All calendar window functions in a chart share the same calendar time zone. The first time you add a calendar window function on any plot in a chart, the visualization timezone from your profile is suggested as the value to use for the calendar timezone.

Hide partial values 🔗

The Hide partial values setting lets you optimize the output of a calendar window function, based on whether you are interested only in the final values calculated at the ends of cycles, as well as partial values calculated during a cycle. For example, if you have a cycle length of one day, hiding partial values means that you will only see one value for each day; you won’t see how values change during the course of the day.

Note

Deselecting this option has no effect when the cycle length is one hour, because a chart using calendar windows cannot have a resolution finer than one hour.

In the following example, hiding partial values (magenta bars) provides a better overview of how values compare on a day-to-day basis. Not hiding partial values (green lines) shows how the mean changes over the course of each day.

This image shows a chart with hidden partial values.

The value at the start of each cycle represents the final value for the previous cycle. The magenta column at 12:00 AM February 15 represents the mean of the values seen over February 14. The column at 12:00 AM February 16 represents the mean of the values for February 15, and so on.

Tip

Single value charts can be useful for visualizing calculations such as the maximum latency reported in the current day so far. To properly display these numbers, deselect Hide partial values.

Timeshift for calendar windows 🔗

The timeshift function shifts the data points for each MTS in the input stream, offsetting them by a specified time period. A typical use case for using timeshift is to compare the average value seen for a metric over a period of time with the average seen over the previous period. For more information on the SignalFlow function, see timeshift().

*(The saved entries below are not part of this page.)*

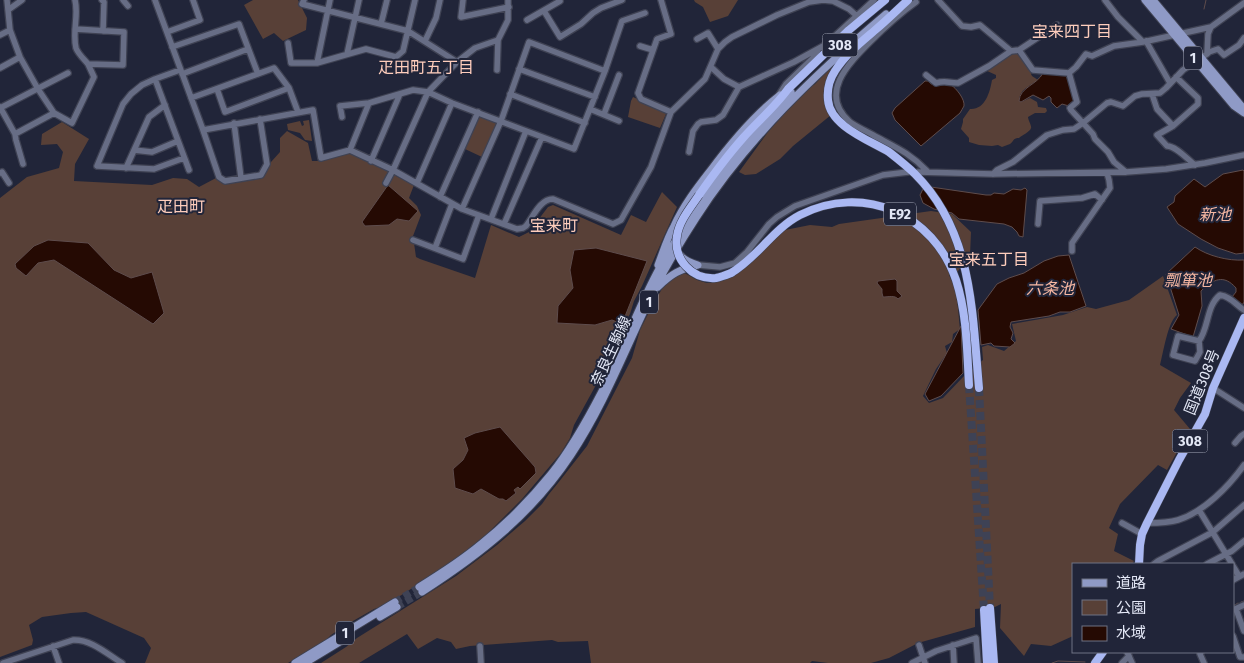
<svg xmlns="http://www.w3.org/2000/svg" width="1244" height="663" font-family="'Fira Sans','Noto Sans JP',sans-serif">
<rect width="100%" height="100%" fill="#212539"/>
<!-- green -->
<path fill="#584037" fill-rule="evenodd" d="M253,0H298L307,18L306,30L283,41L274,33L263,39L244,5Z
M694,0H738L728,16L710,22L703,7L695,2Z
M1012,52H1019L1032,70L1031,74L1032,76L1038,80C1029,86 1019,90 1019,101L1021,102L1030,98L1037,102L1038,107L1046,108L1047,111L1045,113H1035L1028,117C1028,120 1032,126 1031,128C1031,131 1021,136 1019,138C1013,138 1014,141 1010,144L1002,147L998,145L992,146L979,145L969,142V138L961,129L963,122V119L970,109C985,110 990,92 992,80L996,78V75L985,70Z
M835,66L826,82L831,115L793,146L780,159L756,174L745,175L739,172L768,132L803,92L815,84L831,67Z
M633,97L664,111L666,114L660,128L628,117L631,101Z
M479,116L497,123L482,157L465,149Z
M309,120L312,141L305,140L300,133L288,130L287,124L300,121L302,126L304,125L303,121Z
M62,122L89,139L75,164L74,181L152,185L173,178L187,179L199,187L216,178L227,183L261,178L271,162L280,152V138L287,131L308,143L312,161H317L350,152L389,171L388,172L414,185L409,198L417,206L421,215L413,236L416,257L420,259L475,278L491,225L519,237L529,232L548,207L553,205L621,235L631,215L646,222L662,192L677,207L642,286L634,301L630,314L623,326V328L602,374L574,425L570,438L561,453L522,499L485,536L448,565L386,605L374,609L346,625L331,635L326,640L288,663H145L151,648L144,638L86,612L71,613L42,617L29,625L33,640L32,645L0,657V198L27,177L59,168L63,152L57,144L41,145L42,134ZM573,284L612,320L595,325L558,306L573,288Z
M931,211L952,214L971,232L970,256L954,276L949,275C958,291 958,311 960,329L953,334L952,342L945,346L947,353L936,369L923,396L929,403L943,398L964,376L983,360L982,347L988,345L1004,351L1016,341L1012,324L1063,315L1087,307L1096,309L1129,300L1163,276L1177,315C1168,321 1163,354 1160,365L1191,383L1180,398L1174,410L1190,429L1167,470L1158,465L1120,504L1109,528L1118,534L1114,551L1134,561L1132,564H1073V636L1051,646L1031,644L1024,656L1000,628L1001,604L995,607L975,609V627L918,643L889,658L871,663H828L812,661L810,663H591L588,641L558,642L552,640L470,646L456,649L451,642L437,638L418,649L407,634L359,663H321L346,647L357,638L456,576L497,545L525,521L542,504L549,494L558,483L587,446L632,358L640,330L654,302L665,284L673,277L683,272L697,280L707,283L716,282L726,279L745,268L785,230L810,225L832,227L839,224Z"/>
<!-- water -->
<path fill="#250a03" stroke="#5e4c4c" d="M1043,73L1068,74L1076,101L1069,106L1062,104L1057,108L1051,102V98L1049,96L1043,100L1033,95L1021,102L1019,101C1020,87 1037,85 1043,73Z
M925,81H928C936,90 941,81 951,85C956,88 965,99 964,106C963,108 961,111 960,113L921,146L895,120L892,113L895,108Z
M1243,170L1244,171V253L1236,254L1218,248L1201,239L1178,224L1167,207L1174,202L1175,196L1194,179L1205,187L1223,174Z
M388,185L418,211L409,221L397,219L389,225L365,226L362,222Z
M931,187L986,195H991L994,193L1004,194L1013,189L1021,190L1025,188L1027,190L1023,237L1019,236L1017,232L1012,227L1004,224L959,219L952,213L934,209L923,203L920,195L923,189Z
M48,240L88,243L114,270L131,278L152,272L164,313L153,324L54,260L38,263L26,276L16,268L15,264L34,246Z
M1195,247C1208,256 1228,261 1244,260V302L1243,304L1240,305L1232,297L1236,292V288C1224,274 1213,279 1201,291L1202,306L1193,337L1171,329L1179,315L1166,274Z
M596,248L647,261L622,324L612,320L595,325L557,323L558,306L573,288L570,270L574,250Z
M1069,255L1086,306L1070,312H1060L1049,316L1011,322L1010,327L1013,333L1011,339L1015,343L1010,347L994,346L991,343L981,345L978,310L997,284L1009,278L1024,273L1044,261L1058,256Z
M895,279L897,281V291L902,296L898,299C895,295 888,297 883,297L882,293V289L877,283L878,281Z
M961,326L963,373L941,396L929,401L925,394Z
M500,427L535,467L536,473L520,489L518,487L514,490L516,493L506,501L503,499H499L481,489L473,494L455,488L453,469L463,460L468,450L464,438L475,433Z"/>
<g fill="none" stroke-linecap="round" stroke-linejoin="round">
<!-- stream -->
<path stroke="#5e4c4c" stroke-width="1" d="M1204,9L1206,0
M1241,602L1244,601
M1233,606L1238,603
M1052,663L1058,661L1085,662"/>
<!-- major-tunnel -->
<path stroke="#3e4255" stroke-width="7" stroke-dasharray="7 3.5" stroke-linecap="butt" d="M395,602L419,587
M397,607L422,592"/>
<!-- highway-tunnel -->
<path stroke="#3e4255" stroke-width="8" stroke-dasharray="8 4" stroke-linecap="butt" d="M969,385L984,610
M979,388L990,608"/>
<!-- minor casing -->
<g stroke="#3f4253" stroke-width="8">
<path id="minor" d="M7,0L10,30L20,57L38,89L54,113L72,123L94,77L88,64
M102,0L104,2L103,31
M123,0L128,6
M155,0L203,130L219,177L225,181L261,175L267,164L260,119
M304,0L302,4L408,31L457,62
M463,0L461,17L509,7
M661,0L671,34L657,39L638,93L641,99L671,112
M938,0L962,26L971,27L980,25L1011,51L1019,50L1057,25
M1105,0L1118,17L1143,42L1211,27L1244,3
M916,2C899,14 884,28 870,42C848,64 818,94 850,122C857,127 866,131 873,135C895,147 910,153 927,171
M8,10L22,0
M544,11L560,37L581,24L593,13L601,8L622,0
M527,20L560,1
M381,24L387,0
M75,29L124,32L123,65L88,64C85,60 78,54 76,48C72,32 79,15 75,0
M167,32L200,20L193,0
M0,35L10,30
M697,39L708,33L718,49
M425,41L436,18L440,0
M1146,41L1170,83
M288,43L291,63H317L366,49L396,57L403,51L415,0
M640,46L653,50
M172,47L239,24L258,74
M1019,50L1033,70L1069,73L1076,67L1086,54L1092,56L1114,46L1143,42
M347,54L359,0
M1207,54L1209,52L1218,49L1224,55L1239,45L1244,38
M317,63L330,0
M711,67L724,79L739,87
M0,68L20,57
M519,69L595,97
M180,70L155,79L142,85L131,94L123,104L97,166L154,169L184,158
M497,70L498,40
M1069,73L1077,102L1070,108L1071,110L1083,123L1093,134L1095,139L1108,152L1114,162L1126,172
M182,74L248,49
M926,75L936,83C946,80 948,83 958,83L989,66L1011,51
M1176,77L1198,98V104L1173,126L1157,135L1167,146C1176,146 1187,159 1195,165
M155,79L189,170
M217,89L225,112L289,88
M510,94L585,123
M1152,94L1157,109L1173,126
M191,98L274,68L289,88L298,112
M777,98L786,84L813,58L818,50
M0,107L15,134L16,140L23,164
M0,108L68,73
M590,109L619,121
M604,114L619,75
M342,117L340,106L369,103L413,90L428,92L452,103L574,149L605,71L622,21L645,13
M234,123L241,178
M1083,123L1107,103L1111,102L1123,106L1135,96L1142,94L1160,93L1166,88L1183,70L1207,54L1208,34L1211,27
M203,130L313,110L321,158L350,150L393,170L462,209L517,229L523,228L526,226C533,217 540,199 553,199L613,224L621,220L651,167L671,112L705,79L718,49L725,42L732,37L777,15L809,2L823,0L833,1L849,9L858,17
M15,134L54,113
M134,150L152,152L178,141
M350,150L369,103
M689,152L693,131L698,124L701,122L716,120L723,115L739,87L794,62L825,45L874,0
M371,161L400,94
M126,168L149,117L165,105
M918,172L993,174L1126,172L1166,169L1205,163L1244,155
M0,173L2,172L9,183
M993,174L997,170L1013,162L1047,135L1063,130L1074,129L1083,123
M386,183L393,170L428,92L457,62L475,48L498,40L508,20V0
M417,183L452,103
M440,197L478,112
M462,209L501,121L529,42L605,71
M491,219L526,131
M504,224L542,137
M1038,224L1040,201L1082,198L1095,194L1102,200
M413,240L463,259L479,215
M435,248L452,204
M1072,251V243L1110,188L1109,180L1107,173
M698,265L720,267L735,263L747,252L769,224L777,217L795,206L883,175L908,172
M1199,341L1178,336L1173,355L1195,361L1200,352L1199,341C1209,328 1206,306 1220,295C1230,296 1236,305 1244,310
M1213,388L1244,408
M1235,443L1241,436L1244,434
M1199,510L1232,564
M1122,523L1142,534
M1147,523C1158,523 1168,523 1178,520C1204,512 1229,486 1244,465
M1154,564L1158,561L1213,532L1244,505
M1207,564L1232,551L1244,541
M1233,566L1239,576
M1233,580L1244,574
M1236,609L1244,631
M1233,610L1244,605
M1233,636L1240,657H1244
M919,645L925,663
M953,645L954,663
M53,646L59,663
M480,646L481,663
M1127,652L1132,663
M1201,652L1200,654L1204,663
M3,663L73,640C91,639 107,654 122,663
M912,663L936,651L976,638L978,663
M1122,663L1129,656"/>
</g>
<!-- major casing -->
<g stroke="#3f4253" stroke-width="9">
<path id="major" d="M1145,0L1234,106L1244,113
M1153,0L1244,109
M658,265C663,252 667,238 674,226C683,206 696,189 710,171C730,144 753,116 780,95
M658,287C671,274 680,269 698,265C691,263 685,261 680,255
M419,587C440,574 462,560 481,544C506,524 530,500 551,474C571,449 587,420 602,391C623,350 638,307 660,267C688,217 722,169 760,126C770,114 781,104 791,92
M422,592C481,554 532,514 571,455C605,404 627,345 654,290C667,265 681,241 696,218C747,139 815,74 886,14
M380,617L397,607
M295,663L395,602
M305,663L343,640"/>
</g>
<!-- highway casing -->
<g stroke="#3f4253" stroke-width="9">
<path id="highway" d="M908,0C897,10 886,21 874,31C860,43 845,55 835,71C829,80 827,90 828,100C830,126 869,140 889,152C898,159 907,166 915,174C973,232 972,312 979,388
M699,195C713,175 727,156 743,138C757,122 775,107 788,89L849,30L885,0
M731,273C757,258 773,229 800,215C863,183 934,214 956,280C967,314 967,350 969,385
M1139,564L1140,545L1142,534L1147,523L1179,460L1205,414L1213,388L1244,318
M990,608L994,663
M984,610L987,663
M1095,663L1103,652"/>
</g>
<!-- minor -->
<use href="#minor" stroke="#676d85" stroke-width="5.5"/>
<!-- major -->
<use href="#major" stroke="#8f9ac6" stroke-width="7"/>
<!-- highway -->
<use href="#highway" stroke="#aab8f2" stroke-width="8"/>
<!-- highway-bridge casing -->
<g stroke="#3f4253" stroke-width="9" stroke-linecap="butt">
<path id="highway-bridge" d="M699,195C691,207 679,221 677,236C673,259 692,280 716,278C721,277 726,275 731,273"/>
</g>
<!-- highway-bridge -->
<use href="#highway-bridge" stroke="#aab8f2" stroke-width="8"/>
</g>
<g text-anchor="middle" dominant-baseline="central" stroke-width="4" stroke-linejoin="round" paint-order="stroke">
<!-- shield labels -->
<g fill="#212539" stroke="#a9adbd" stroke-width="1">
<rect x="822.5" y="33.5" width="35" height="23" rx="4"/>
<rect x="1184" y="46.5" width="18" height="23" rx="4"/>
<rect x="884" y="202.5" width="32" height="23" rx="4"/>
<rect x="640" y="290.5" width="18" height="23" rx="4"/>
<rect x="1172.5" y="429.5" width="35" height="23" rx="4"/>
<rect x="336" y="621.5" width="18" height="23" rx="4"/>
</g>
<g font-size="14" font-weight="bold" fill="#e3e7f5">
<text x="840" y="45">308</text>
<text x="1193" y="58">1</text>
<text x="900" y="214">E92</text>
<text x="649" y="302">1</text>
<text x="1190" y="441">308</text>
<text x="345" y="633">1</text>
</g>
<!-- street labels -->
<g font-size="15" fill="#e3e7f5" stroke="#212539">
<text transform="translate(611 351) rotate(-65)">奈良生駒線</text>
<text transform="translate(1202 382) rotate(-68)">国道308号</text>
</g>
<!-- neighbourhood labels -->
<g font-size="16" fill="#fecdbc" stroke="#212539">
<text x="1072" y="31">宝来四丁目</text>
<text x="426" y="67">疋田町五丁目</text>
<text x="181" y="206">疋田町</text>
<text x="554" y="225">宝来町</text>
<text x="989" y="259">宝来五丁目</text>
</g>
<!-- water labels -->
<g font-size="16" font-style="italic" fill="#f5b6a1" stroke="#212539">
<text x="1215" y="214">新池</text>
<text x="1188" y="280">瓢箪池</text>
<text x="1050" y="288">六条池</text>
</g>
</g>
<!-- legend -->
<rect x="1072" y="563" width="162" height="90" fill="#212539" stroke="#6f7384"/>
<rect x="1082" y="579" width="25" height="8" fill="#8f9ac6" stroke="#6f7384"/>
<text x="1116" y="588" font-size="15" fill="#e3e7f5">道路</text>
<rect x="1082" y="600" width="25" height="15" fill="#584037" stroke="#6f7384"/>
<text x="1116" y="613" font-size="15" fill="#e3e7f5">公園</text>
<rect x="1082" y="626" width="25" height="15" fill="#250a03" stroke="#6f7384"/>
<text x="1116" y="638" font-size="15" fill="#e3e7f5">水域</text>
</svg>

Timeshift is available only when partial values are hidden. If you enable timeshift when using calendar windows, the value from the end of a previous cycle will be shown at the end of every calendar cycle. For example, if your cycle length is Month and you timeshift by one cycle, the data point at April 30 will represent the value from March 31, the data point at May 31 will represent the value from April 30, and so on.

Note

The timeshift feature in charts is aware of cycles having variable lengths, such as how March has more days than February, and shifts correctly to the end of a previous interval. By contrast, the standalone timeshift analytics function performs a fixed width shift, such as 30 days. For more information, see Use the Timeshift function to understand trends.

Other functions 🔗

In addition to functions that provide aggregations and transformations, SignalFlow provides functions such as Count, which counts the number of MTS that have values; Top and Bottom, which show the highest or lowest N number of values; and Exclude, which provides the ability to filter time series by value, rather than by source.

As with other analytical functions, these functions can be used in concert with others to produce more sophisticated computations. For example, Exclude can be used with Sum to achieve a result akin to the sumif() function found in popular spreadsheet applications.

For a detailed explanation of each function, see Functions reference for Splunk Observability Cloud.

Expressions 🔗

SignalFlow lets you create expressions that refer to preceding computations as variables. For example, you can calculate a ratio of HTTP response codes received that are 2xx to those that are 4xx or 5xx.